Baskının, zulmün, şiddetin sorumlusu hükümettir. Hükümet ayakta kalabilmek için savaştan şiddetten beslenmiştir ve bugün bu çaresizliğini devam ettiriyor. Cumhurbaşkanı hala çıkıp 'Kürt sorunu yok' diyor. Pes, insaf!
“Bu inkar siyasetiyle yol almaya çalışmak artık akılların tutulduğunu bize bütün çıplaklığı ile gösteriyor. Ne demek Kürt sorunu yoktur?
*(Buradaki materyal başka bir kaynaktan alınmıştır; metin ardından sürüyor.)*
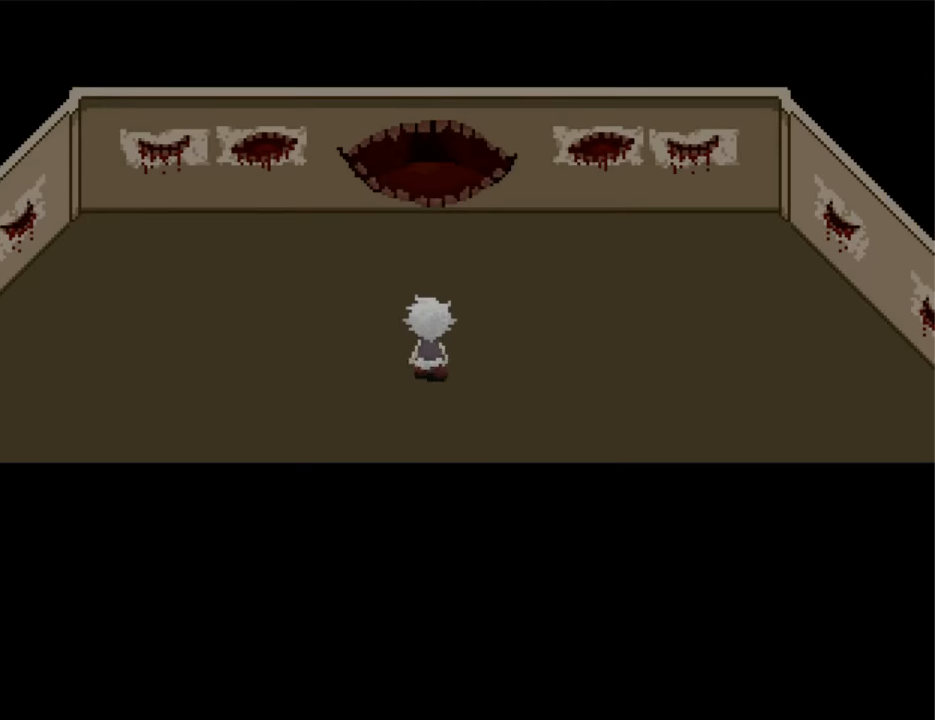
{"keys": ["up"], "events": []}
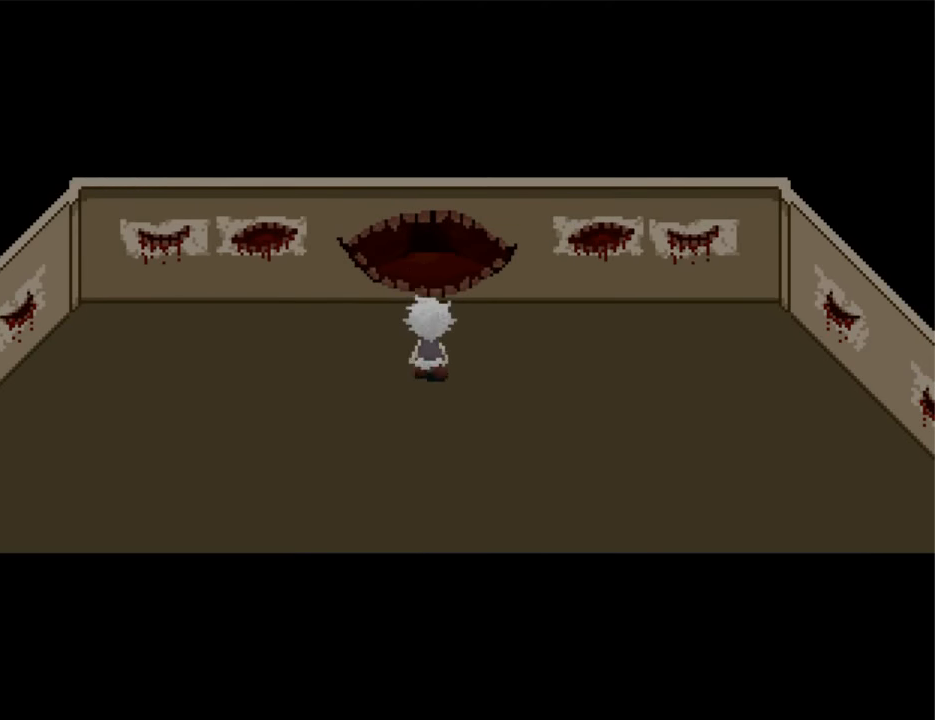
{"keys": ["up", "z"], "events": [[500, "z", "down"]]}
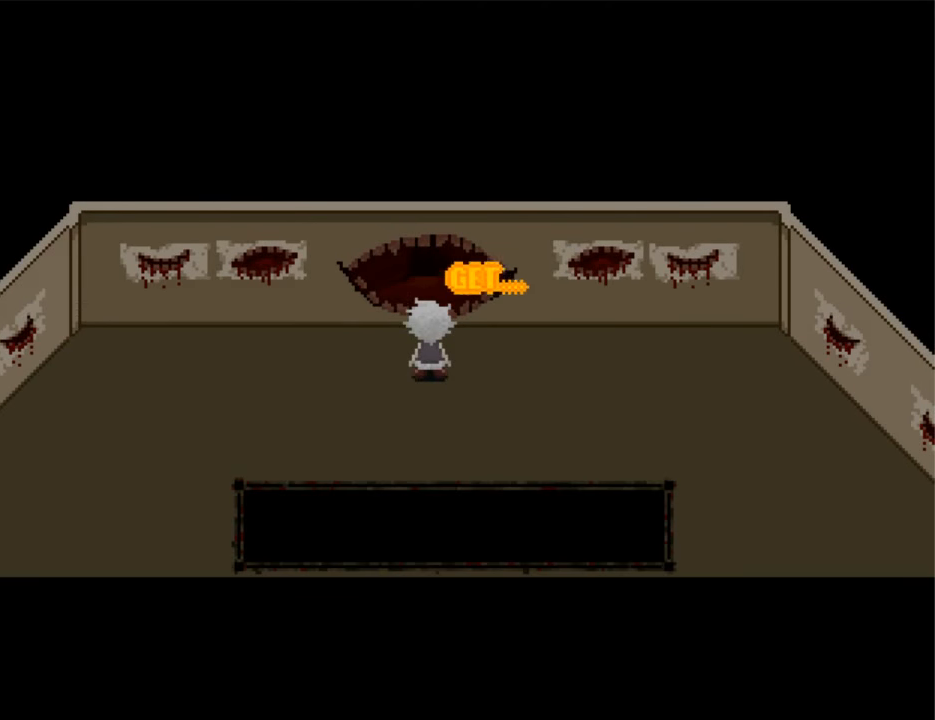
{"keys": [], "events": [[100, "up", "up"], [100, "z", "up"], [133, "z", "down"], [233, "z", "up"], [300, "z", "down"], [333, "z", "up"], [433, "z", "down"], [466, "z", "up"]]}
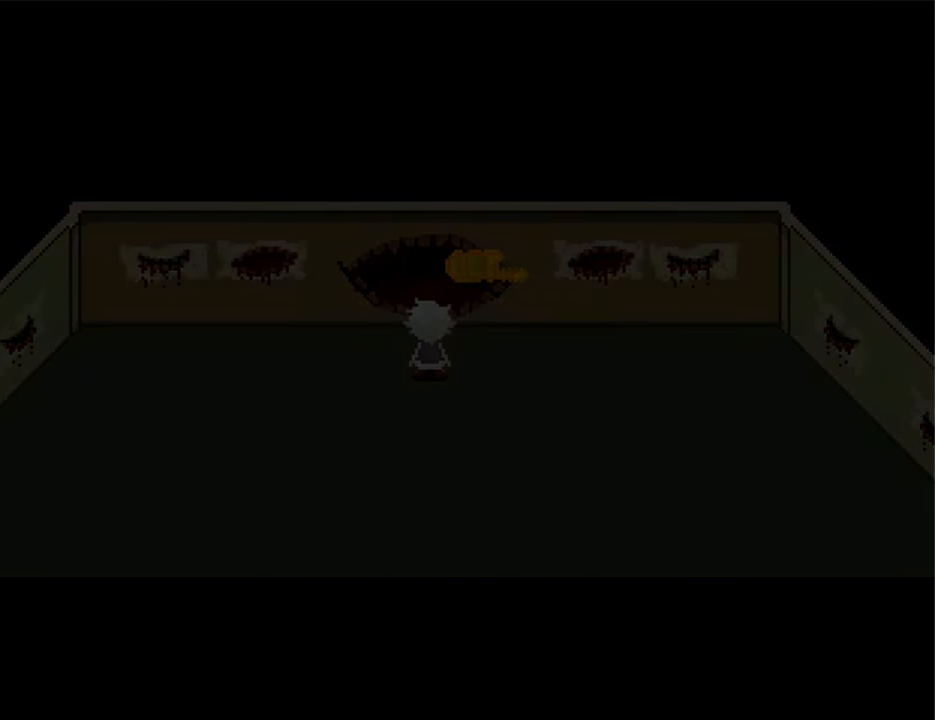
{"keys": [], "events": []}
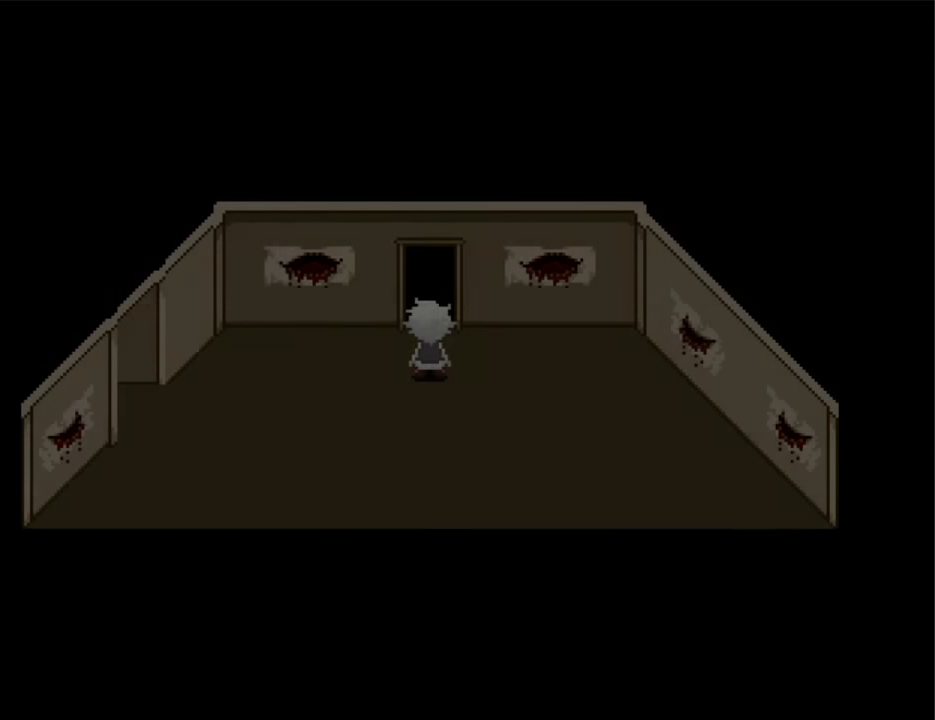
{"keys": [], "events": [[366, "x", "down"], [466, "x", "up"]]}
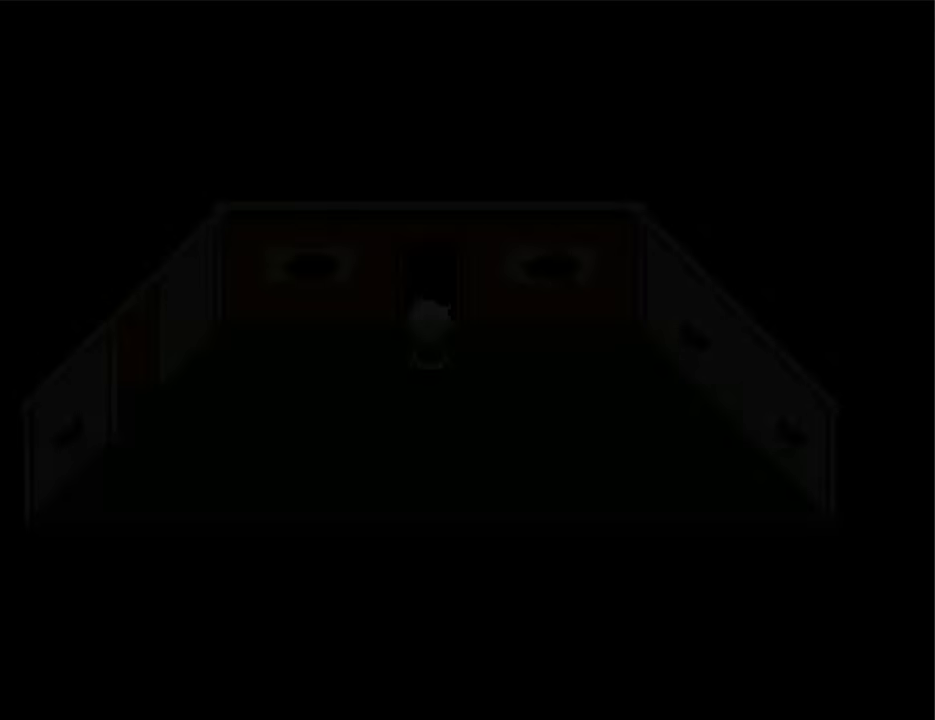
{"keys": ["z"], "events": [[133, "down", "down"], [233, "down", "up"], [333, "z", "down"], [433, "z", "up"], [466, "z", "down"]]}
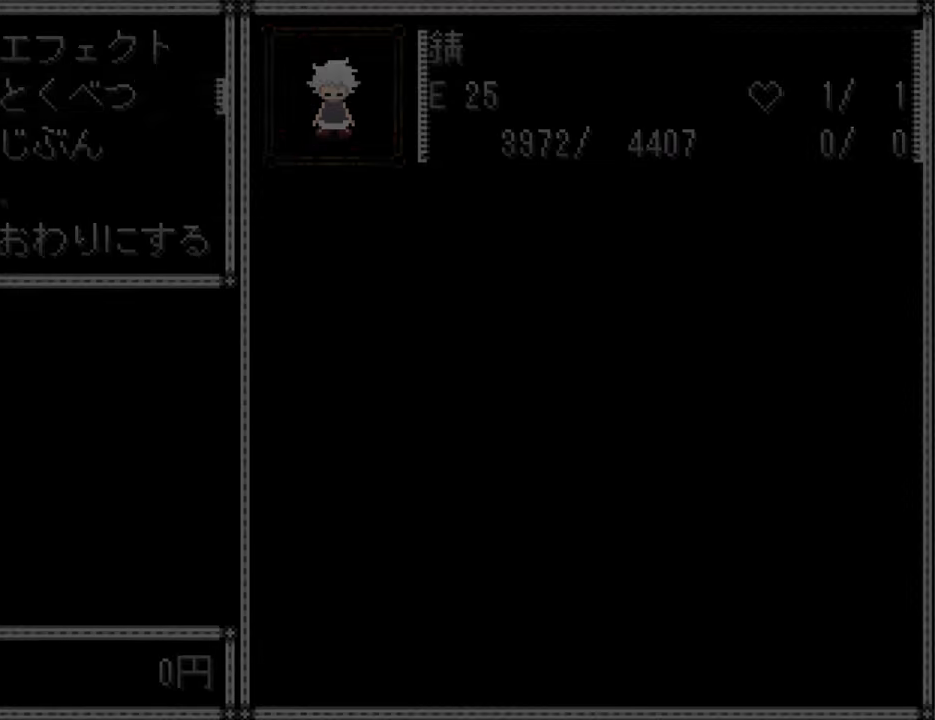
{"keys": [], "events": [[66, "z", "up"], [133, "z", "down"], [166, "z", "up"], [266, "z", "down"], [300, "z", "up"], [400, "z", "down"], [433, "z", "up"]]}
“Kürt sorunu, Kürtlerin sorunu değildir, Kürt sorunu küresel bir meseledir ve bu küresel meselenin kalbi Ortadoğu’da atmaktadır. Ortadoğu’da bu meseleyi çözecek olan siyaset bu coğrafyada yaratılmalıdır.
“Bu siyasetsizliktir, tükenmişliktir”
“Kürt meselesinin çözümüne müdahil olması gereken siyaset, o siyaseti yönetmekle mükellef olan şahsiyet çıkıp diyor ki 'Kürt sorunu yoktur'. Bu siyasetsizliktir, tükenmişliktir. Bu, siyaseti savaşla ikame etmektir.
“Bu; toplumu, siyaseti, insanları yok saymaktır. İnsansız, siyasetsiz, toplumsuz, haklarsız topluma saldırmaya devam ediyorlar. Hakurkê’de, Afrin’de yaşanan budur. Suriye’de yaşanan budur. Siyaseti, hakları yok saymak dediğimiz budur.
“Dört yıl soyunca tecridin ve savaş politikalarının yarattığı tahribat bütün boyutları ile ortadadır. Bütün dünya siyaset sahnesinde bunu izliyoruz. Ve hala çıkıp 'Kürt sorunu yoktur' diyebiliyorlar.”
“Kürt sorunu tüm sorunların kavşağındadır”
“Kürt sorunu vardır. Kürt sorunu bizatihi tüm sorunların kavşağındadır. Bu sorunu çözmeden hiçbir sorunu çözemezseniz. Bu sorun diğer bütün sorunlarla organik bir buluşmayı yaratıyor.
“Kadın meselesinden emek meselesine kadar hangi meseleye bakarsanız iktidar tam da çözümsüzlükten beslendiği için, toplumsal haklar, demokrasi, barış konusunda adım atmadan kendisini dayatmaya devam ediyor.”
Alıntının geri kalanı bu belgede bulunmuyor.